Records for the task
----------------
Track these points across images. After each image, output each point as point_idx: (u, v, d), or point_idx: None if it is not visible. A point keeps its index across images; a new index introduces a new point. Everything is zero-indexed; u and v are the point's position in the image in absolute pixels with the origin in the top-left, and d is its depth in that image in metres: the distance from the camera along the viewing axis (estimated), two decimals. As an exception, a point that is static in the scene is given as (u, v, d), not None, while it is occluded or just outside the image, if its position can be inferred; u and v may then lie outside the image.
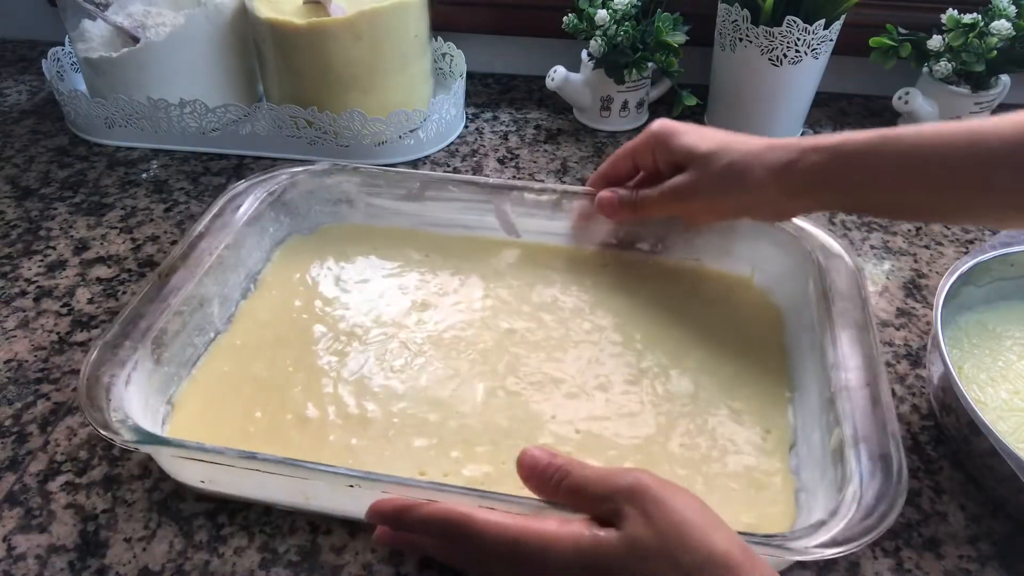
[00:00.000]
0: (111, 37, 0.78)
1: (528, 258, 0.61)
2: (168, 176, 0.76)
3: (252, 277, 0.59)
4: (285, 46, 0.74)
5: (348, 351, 0.54)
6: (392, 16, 0.72)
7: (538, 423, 0.49)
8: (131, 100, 0.76)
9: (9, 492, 0.47)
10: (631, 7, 0.76)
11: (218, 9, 0.76)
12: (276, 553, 0.44)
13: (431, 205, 0.62)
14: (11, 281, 0.63)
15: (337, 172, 0.62)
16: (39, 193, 0.74)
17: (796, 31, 0.72)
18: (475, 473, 0.46)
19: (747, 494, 0.45)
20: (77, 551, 0.44)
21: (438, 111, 0.78)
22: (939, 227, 0.69)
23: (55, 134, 0.83)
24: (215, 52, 0.78)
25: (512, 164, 0.78)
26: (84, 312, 0.60)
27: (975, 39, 0.73)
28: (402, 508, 0.38)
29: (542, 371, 0.52)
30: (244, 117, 0.78)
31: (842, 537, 0.36)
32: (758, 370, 0.52)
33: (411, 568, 0.43)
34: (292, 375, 0.52)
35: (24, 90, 0.92)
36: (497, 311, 0.57)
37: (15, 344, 0.57)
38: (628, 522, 0.33)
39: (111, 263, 0.65)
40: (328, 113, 0.74)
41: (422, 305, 0.57)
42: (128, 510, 0.46)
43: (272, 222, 0.61)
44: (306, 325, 0.56)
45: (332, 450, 0.47)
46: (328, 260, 0.62)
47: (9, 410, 0.52)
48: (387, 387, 0.51)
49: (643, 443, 0.47)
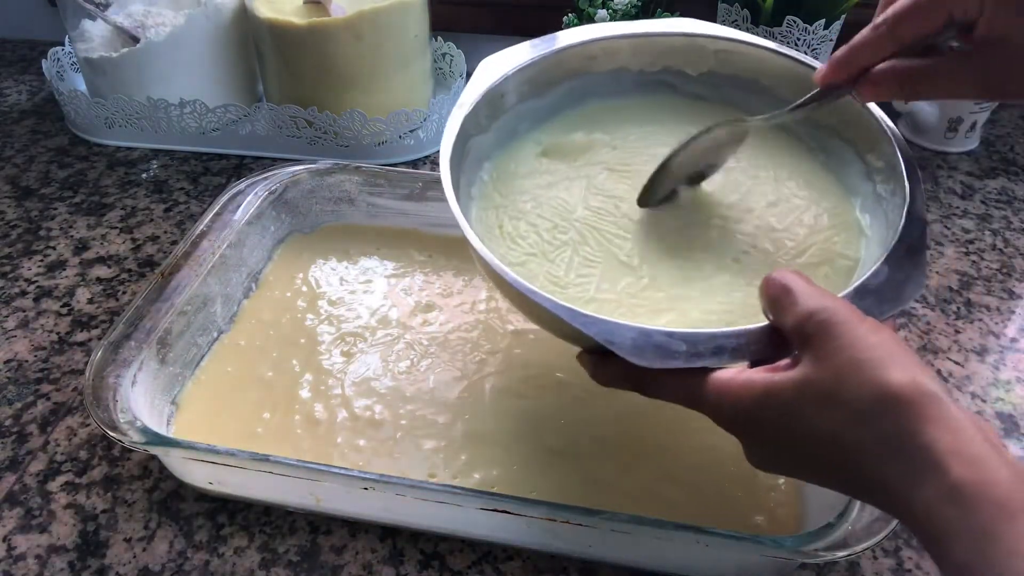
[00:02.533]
0: (111, 37, 0.78)
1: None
2: (168, 176, 0.76)
3: (254, 276, 0.59)
4: (285, 46, 0.74)
5: (354, 352, 0.54)
6: (392, 16, 0.72)
7: (547, 426, 0.49)
8: (131, 100, 0.76)
9: (9, 492, 0.47)
10: (631, 7, 0.76)
11: (218, 9, 0.76)
12: (276, 553, 0.44)
13: (433, 205, 0.62)
14: (11, 281, 0.63)
15: (338, 171, 0.62)
16: (39, 193, 0.74)
17: (796, 31, 0.72)
18: (485, 476, 0.46)
19: (754, 496, 0.45)
20: (77, 551, 0.44)
21: (438, 111, 0.78)
22: (939, 227, 0.69)
23: (55, 134, 0.83)
24: (215, 52, 0.78)
25: (512, 164, 0.78)
26: (84, 312, 0.60)
27: (975, 40, 0.73)
28: None
29: (548, 373, 0.52)
30: (244, 117, 0.78)
31: (849, 539, 0.37)
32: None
33: (411, 568, 0.43)
34: (297, 376, 0.52)
35: (24, 90, 0.92)
36: (501, 312, 0.57)
37: (15, 344, 0.57)
38: (804, 361, 0.30)
39: (111, 263, 0.65)
40: (328, 113, 0.74)
41: (427, 306, 0.57)
42: (128, 510, 0.46)
43: (273, 221, 0.61)
44: (310, 325, 0.56)
45: (341, 452, 0.47)
46: (330, 259, 0.62)
47: (9, 410, 0.52)
48: (394, 388, 0.51)
49: (653, 446, 0.47)
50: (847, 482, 0.30)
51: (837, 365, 0.29)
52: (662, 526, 0.38)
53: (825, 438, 0.29)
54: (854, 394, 0.28)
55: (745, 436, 0.33)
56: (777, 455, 0.32)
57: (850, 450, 0.29)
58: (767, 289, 0.33)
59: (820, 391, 0.29)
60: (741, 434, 0.33)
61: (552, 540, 0.43)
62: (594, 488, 0.45)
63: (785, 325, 0.32)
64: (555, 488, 0.45)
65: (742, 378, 0.32)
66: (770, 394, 0.31)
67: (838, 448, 0.29)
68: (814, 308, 0.31)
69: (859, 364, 0.29)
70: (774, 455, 0.33)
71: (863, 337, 0.29)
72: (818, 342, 0.30)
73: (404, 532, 0.45)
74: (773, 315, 0.33)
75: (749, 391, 0.31)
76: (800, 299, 0.32)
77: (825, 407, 0.29)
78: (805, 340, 0.31)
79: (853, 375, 0.29)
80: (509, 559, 0.44)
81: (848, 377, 0.29)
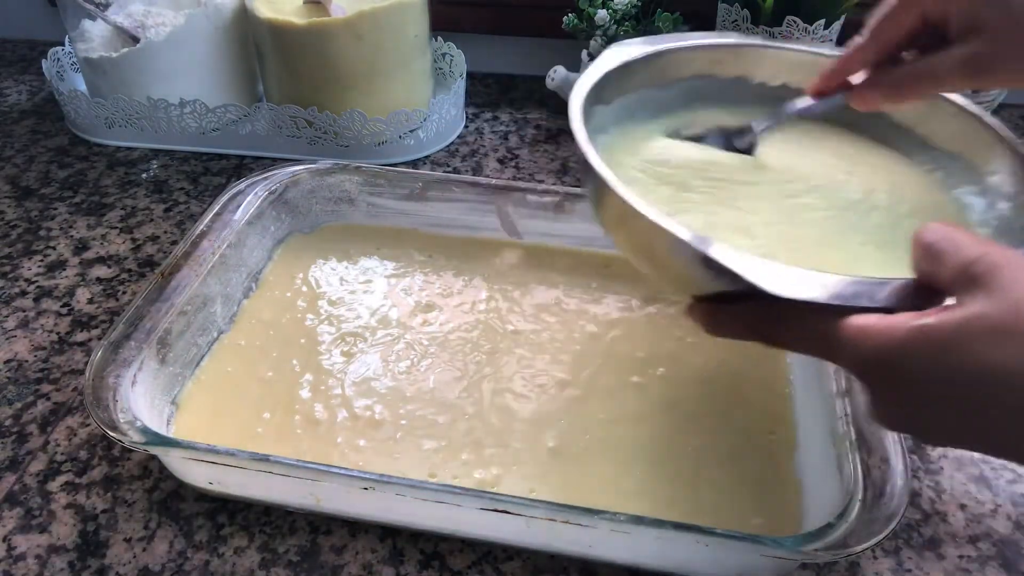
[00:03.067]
0: (111, 37, 0.78)
1: (530, 259, 0.61)
2: (168, 176, 0.76)
3: (254, 276, 0.59)
4: (285, 46, 0.74)
5: (354, 352, 0.54)
6: (392, 16, 0.72)
7: (546, 425, 0.49)
8: (131, 100, 0.76)
9: (9, 492, 0.47)
10: (631, 7, 0.76)
11: (218, 9, 0.76)
12: (276, 553, 0.44)
13: (433, 205, 0.62)
14: (11, 281, 0.63)
15: (338, 171, 0.62)
16: (39, 193, 0.74)
17: (796, 31, 0.72)
18: (485, 476, 0.46)
19: (754, 496, 0.45)
20: (77, 551, 0.44)
21: (438, 111, 0.78)
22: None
23: (55, 134, 0.83)
24: (215, 52, 0.78)
25: (512, 164, 0.78)
26: (84, 312, 0.60)
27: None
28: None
29: (548, 373, 0.52)
30: (244, 117, 0.78)
31: (849, 539, 0.37)
32: (762, 371, 0.52)
33: (411, 568, 0.43)
34: (298, 376, 0.52)
35: (24, 90, 0.92)
36: (501, 312, 0.57)
37: (15, 344, 0.57)
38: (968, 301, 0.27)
39: (111, 263, 0.65)
40: (328, 113, 0.74)
41: (427, 306, 0.57)
42: (128, 510, 0.46)
43: (273, 221, 0.61)
44: (310, 325, 0.56)
45: (341, 452, 0.47)
46: (330, 260, 0.62)
47: (9, 410, 0.52)
48: (394, 388, 0.51)
49: (651, 445, 0.47)
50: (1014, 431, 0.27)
51: (1015, 298, 0.26)
52: (662, 526, 0.38)
53: (995, 375, 0.26)
54: None
55: (882, 385, 0.29)
56: (920, 408, 0.28)
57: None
58: (925, 236, 0.30)
59: (992, 324, 0.26)
60: (877, 382, 0.29)
61: (552, 540, 0.43)
62: (594, 488, 0.45)
63: (944, 273, 0.29)
64: (555, 488, 0.45)
65: (888, 320, 0.28)
66: (924, 332, 0.27)
67: (1010, 387, 0.25)
68: (982, 251, 0.28)
69: None
70: (916, 408, 0.29)
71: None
72: (989, 280, 0.27)
73: (404, 532, 0.45)
74: (928, 264, 0.30)
75: (898, 331, 0.28)
76: (964, 246, 0.28)
77: (999, 340, 0.25)
78: (971, 281, 0.27)
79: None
80: (509, 559, 0.44)
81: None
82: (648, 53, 0.46)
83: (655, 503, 0.44)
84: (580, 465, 0.46)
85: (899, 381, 0.28)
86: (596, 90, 0.43)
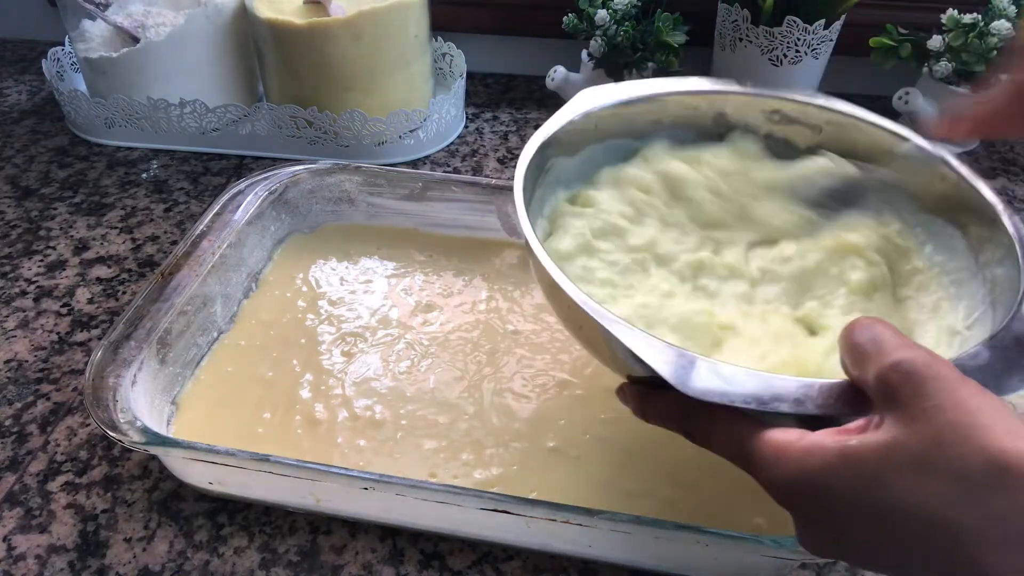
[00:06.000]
0: (111, 37, 0.78)
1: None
2: (168, 176, 0.76)
3: (254, 276, 0.59)
4: (285, 46, 0.74)
5: (354, 352, 0.54)
6: (392, 16, 0.72)
7: (547, 426, 0.49)
8: (131, 100, 0.76)
9: (9, 492, 0.47)
10: (631, 7, 0.76)
11: (218, 9, 0.76)
12: (276, 553, 0.44)
13: (433, 205, 0.62)
14: (11, 281, 0.63)
15: (338, 171, 0.62)
16: (39, 193, 0.74)
17: (796, 31, 0.72)
18: (485, 476, 0.46)
19: (754, 496, 0.44)
20: (77, 551, 0.44)
21: (438, 111, 0.78)
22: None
23: (55, 134, 0.83)
24: (215, 52, 0.78)
25: (512, 164, 0.78)
26: (84, 312, 0.60)
27: (975, 39, 0.73)
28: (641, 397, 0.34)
29: (548, 373, 0.52)
30: (244, 117, 0.78)
31: None
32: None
33: (411, 568, 0.43)
34: (298, 376, 0.52)
35: (24, 90, 0.92)
36: (501, 312, 0.57)
37: (15, 344, 0.57)
38: (889, 422, 0.26)
39: (111, 263, 0.65)
40: (328, 113, 0.74)
41: (427, 306, 0.57)
42: (128, 510, 0.46)
43: (273, 221, 0.61)
44: (310, 325, 0.56)
45: (341, 452, 0.47)
46: (330, 259, 0.62)
47: (9, 410, 0.52)
48: (395, 388, 0.51)
49: (652, 447, 0.47)
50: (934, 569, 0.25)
51: (935, 428, 0.24)
52: (662, 526, 0.38)
53: (915, 514, 0.24)
54: (958, 464, 0.24)
55: (803, 510, 0.28)
56: (844, 534, 0.27)
57: (948, 530, 0.24)
58: (849, 335, 0.29)
59: (912, 457, 0.24)
60: (799, 506, 0.28)
61: (552, 540, 0.43)
62: (594, 488, 0.45)
63: (867, 377, 0.27)
64: (555, 488, 0.45)
65: (808, 440, 0.27)
66: (846, 457, 0.26)
67: (931, 527, 0.24)
68: (903, 357, 0.26)
69: (963, 428, 0.24)
70: (839, 534, 0.27)
71: (966, 399, 0.25)
72: (908, 399, 0.25)
73: (404, 532, 0.45)
74: (853, 365, 0.29)
75: (817, 454, 0.26)
76: (887, 347, 0.27)
77: (919, 476, 0.24)
78: (890, 395, 0.26)
79: (956, 441, 0.24)
80: (509, 559, 0.44)
81: (949, 443, 0.24)
82: (616, 102, 0.44)
83: (655, 503, 0.44)
84: (580, 465, 0.46)
85: (821, 505, 0.27)
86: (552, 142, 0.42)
----------------
What the task requires
From the data above, output only the lines between the line containing "7: (538, 423, 0.49)" and the line containing "32: (758, 370, 0.52)", inclusive, exactly as written.

Answer box
7: (538, 423, 0.49)
8: (131, 100, 0.76)
9: (9, 492, 0.47)
10: (631, 7, 0.76)
11: (218, 9, 0.76)
12: (276, 553, 0.44)
13: (431, 205, 0.62)
14: (11, 281, 0.63)
15: (337, 172, 0.62)
16: (39, 193, 0.74)
17: (796, 31, 0.72)
18: (475, 473, 0.46)
19: (747, 494, 0.45)
20: (77, 551, 0.44)
21: (438, 111, 0.78)
22: (939, 227, 0.69)
23: (55, 134, 0.83)
24: (215, 52, 0.78)
25: (512, 164, 0.78)
26: (84, 312, 0.60)
27: (975, 39, 0.73)
28: (402, 508, 0.38)
29: (542, 371, 0.52)
30: (244, 117, 0.78)
31: (842, 537, 0.36)
32: (758, 370, 0.52)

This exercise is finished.